「八島」幻想
今日は2ヶ月ぶりに大山崎稽古に行って参りました。
先月は台風21号の影響でお休みしてしまったのです。
謡は今日から新しい曲「八島」が始まりました。
実はこの「八島」に関しては、前々から不思議に思うことがありました。
「前シテが老人である」ということです。
能においては、神様や死者や化物などの化身である前シテは、本体である後シテと年齢性別が一致しないことはままあります。
しかしながら、「八島」の後シテである源義経は、他の一連の所謂「判官物」シリーズでは、あえて子方に演じさせる程に「若さ」と「輝き」をアピールしています。
その義経の化身が「老人」。
例えば別の勝修羅物「箙」の前シテなどは直面で、若者が演ずることが多い曲です。
「源義経」に格を与える為に老人にしたのでしょうか…。
ふと思いついたのが、別の可能性です。
全くの私見なので笑っていただいて構いません。
それは「義経は老人になるまで生きていた」という可能性です。
現在においてさえ、義経は衣川で生き延びて、北海道から大陸に渡り…という説があります。

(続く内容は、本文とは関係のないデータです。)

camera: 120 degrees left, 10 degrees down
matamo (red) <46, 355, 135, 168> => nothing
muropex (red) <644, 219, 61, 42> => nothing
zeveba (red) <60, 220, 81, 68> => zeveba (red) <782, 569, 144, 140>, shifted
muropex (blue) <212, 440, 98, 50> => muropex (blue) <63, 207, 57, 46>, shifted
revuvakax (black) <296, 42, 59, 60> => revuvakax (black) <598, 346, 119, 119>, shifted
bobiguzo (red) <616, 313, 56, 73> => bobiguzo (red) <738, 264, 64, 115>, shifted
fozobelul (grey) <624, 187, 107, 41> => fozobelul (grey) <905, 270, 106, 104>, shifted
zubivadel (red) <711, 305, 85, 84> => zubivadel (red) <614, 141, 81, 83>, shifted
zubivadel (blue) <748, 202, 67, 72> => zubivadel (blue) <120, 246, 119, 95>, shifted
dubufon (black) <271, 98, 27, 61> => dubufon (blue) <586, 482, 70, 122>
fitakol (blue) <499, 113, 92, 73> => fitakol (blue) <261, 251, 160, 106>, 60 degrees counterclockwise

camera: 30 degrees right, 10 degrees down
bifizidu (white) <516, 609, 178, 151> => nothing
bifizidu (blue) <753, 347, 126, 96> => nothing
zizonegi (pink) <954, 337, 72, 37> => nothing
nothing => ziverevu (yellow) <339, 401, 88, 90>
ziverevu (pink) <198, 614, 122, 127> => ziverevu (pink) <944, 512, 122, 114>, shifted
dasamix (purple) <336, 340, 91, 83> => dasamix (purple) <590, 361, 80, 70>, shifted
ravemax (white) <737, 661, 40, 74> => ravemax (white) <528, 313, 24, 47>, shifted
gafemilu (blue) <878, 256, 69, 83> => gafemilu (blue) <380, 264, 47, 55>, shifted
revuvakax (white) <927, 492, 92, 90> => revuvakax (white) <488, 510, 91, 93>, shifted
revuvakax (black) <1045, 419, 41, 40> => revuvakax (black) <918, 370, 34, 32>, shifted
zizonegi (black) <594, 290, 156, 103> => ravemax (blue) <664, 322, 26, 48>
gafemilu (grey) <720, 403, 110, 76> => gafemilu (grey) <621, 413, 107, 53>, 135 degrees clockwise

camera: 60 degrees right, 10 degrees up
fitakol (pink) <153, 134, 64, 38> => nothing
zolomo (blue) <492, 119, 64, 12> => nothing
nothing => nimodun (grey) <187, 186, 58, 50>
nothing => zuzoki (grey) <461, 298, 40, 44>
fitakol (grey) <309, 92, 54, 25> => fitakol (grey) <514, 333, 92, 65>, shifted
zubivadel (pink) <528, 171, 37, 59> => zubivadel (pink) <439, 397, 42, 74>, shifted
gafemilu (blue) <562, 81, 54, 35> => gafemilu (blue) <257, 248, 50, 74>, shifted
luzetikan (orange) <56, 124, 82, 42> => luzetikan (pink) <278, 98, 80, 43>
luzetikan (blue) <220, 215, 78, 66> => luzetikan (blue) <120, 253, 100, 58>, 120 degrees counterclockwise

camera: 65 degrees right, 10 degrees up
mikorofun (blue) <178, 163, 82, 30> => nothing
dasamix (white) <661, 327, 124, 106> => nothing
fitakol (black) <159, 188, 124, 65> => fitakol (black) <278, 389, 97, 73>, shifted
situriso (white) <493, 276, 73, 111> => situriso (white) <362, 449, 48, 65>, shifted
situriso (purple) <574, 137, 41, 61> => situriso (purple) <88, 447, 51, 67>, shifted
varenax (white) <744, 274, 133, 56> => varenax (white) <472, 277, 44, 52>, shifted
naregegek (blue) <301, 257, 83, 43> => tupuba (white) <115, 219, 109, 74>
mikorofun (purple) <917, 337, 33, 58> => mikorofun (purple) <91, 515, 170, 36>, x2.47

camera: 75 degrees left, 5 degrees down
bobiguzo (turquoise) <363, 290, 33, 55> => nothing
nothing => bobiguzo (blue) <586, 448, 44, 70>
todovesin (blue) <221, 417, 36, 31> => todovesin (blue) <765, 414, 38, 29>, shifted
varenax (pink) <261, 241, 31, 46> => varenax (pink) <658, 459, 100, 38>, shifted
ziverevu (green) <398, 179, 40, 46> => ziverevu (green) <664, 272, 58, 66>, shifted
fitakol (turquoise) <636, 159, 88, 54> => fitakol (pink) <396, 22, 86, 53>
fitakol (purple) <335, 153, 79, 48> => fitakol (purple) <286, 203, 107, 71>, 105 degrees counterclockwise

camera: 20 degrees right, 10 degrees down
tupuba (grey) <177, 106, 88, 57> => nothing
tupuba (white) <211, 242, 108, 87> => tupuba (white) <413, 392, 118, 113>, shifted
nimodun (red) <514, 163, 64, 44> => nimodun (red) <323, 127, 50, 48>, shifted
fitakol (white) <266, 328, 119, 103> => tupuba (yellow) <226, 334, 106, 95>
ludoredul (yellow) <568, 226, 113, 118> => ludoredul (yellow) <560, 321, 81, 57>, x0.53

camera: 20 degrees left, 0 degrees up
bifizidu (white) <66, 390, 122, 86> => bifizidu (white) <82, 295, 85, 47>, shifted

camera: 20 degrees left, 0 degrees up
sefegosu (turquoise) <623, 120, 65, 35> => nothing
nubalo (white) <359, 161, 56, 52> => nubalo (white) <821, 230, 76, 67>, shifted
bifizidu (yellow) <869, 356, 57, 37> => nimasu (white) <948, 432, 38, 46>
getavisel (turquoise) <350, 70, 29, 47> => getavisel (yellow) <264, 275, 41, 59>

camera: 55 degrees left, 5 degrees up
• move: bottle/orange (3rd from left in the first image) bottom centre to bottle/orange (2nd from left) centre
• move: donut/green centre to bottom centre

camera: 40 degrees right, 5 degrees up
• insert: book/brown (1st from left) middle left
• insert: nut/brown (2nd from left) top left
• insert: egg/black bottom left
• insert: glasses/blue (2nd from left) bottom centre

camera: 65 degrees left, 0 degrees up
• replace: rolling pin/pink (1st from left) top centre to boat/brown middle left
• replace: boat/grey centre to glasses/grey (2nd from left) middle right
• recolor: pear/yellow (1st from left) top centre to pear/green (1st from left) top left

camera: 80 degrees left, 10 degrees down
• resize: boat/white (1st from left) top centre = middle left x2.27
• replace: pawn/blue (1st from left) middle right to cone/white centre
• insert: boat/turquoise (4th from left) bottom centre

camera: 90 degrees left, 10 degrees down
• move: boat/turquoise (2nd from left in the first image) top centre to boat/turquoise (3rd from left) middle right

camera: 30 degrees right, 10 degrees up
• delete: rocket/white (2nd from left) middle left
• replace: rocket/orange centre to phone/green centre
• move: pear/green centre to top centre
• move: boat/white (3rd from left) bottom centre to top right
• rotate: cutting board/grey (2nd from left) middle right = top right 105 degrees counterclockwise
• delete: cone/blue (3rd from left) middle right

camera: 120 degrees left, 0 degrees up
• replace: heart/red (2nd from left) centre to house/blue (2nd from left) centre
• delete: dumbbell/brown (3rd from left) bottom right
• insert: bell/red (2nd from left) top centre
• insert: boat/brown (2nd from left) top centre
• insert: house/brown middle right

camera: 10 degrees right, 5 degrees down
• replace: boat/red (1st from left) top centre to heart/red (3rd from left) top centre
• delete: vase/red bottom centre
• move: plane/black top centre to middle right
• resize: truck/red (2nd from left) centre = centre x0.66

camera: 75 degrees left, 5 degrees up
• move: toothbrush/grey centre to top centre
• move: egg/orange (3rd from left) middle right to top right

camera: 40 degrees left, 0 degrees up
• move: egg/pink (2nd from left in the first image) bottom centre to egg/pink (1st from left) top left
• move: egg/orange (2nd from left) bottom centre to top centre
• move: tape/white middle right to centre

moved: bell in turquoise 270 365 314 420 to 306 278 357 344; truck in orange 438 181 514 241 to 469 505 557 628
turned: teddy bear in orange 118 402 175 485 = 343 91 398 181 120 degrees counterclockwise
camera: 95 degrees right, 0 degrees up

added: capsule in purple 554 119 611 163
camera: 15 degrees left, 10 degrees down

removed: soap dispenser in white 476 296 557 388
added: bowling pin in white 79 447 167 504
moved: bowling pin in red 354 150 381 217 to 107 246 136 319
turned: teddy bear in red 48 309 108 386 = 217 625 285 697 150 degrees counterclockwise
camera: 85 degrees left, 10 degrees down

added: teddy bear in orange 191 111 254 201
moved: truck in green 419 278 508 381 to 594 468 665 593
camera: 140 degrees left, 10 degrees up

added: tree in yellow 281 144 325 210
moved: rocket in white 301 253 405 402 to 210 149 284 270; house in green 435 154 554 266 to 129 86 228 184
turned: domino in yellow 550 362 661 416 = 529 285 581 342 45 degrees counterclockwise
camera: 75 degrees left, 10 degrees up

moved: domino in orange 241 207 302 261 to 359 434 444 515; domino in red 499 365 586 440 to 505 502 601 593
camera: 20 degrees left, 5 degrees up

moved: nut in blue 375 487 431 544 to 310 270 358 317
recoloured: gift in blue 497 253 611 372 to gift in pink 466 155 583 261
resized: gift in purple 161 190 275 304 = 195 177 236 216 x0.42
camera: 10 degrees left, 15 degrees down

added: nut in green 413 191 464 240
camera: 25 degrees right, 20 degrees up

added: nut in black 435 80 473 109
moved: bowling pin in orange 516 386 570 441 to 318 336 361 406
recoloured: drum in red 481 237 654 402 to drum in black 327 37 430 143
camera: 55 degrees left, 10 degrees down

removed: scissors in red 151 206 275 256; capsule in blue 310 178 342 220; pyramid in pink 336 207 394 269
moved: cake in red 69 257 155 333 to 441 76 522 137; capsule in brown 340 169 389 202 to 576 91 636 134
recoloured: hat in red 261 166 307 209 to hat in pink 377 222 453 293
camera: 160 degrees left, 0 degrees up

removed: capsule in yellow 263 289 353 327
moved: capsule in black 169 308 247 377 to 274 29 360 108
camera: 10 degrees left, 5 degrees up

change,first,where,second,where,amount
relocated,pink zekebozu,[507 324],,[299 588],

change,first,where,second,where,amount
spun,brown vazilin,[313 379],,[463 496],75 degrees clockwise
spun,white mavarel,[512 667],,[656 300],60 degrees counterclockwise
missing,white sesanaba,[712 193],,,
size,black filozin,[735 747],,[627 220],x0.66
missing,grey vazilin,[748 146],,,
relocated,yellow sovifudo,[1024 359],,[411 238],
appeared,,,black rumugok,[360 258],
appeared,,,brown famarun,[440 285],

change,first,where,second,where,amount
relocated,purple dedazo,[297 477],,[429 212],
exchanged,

まして義経の死後それ程時間の経っていない室町時代ならば、より信憑性の高い噂があってもおかしく無いと思います。
また多くの民衆も義経に「生き延びていてほしい」と思っていた筈で、それを汲み取った世阿弥が前シテの年齢設定にその願望を反映させた、というのは穿ち過ぎでしょうか。
しかし、そう解釈する方が夢があると私は思うのです。
例えばモンゴルの大平原が舞台で、「八島」と同じ年恰好の前シテが現れる。
そして老人は「衣川以後、モンゴル帝国建設まで」を物語って消え失せ、やがて後半になると「八島」の頃よりもはるかに風格を増した後シテが登場する。
…というような新作能を想像するだけで、私は心が湧き立ってくるのです。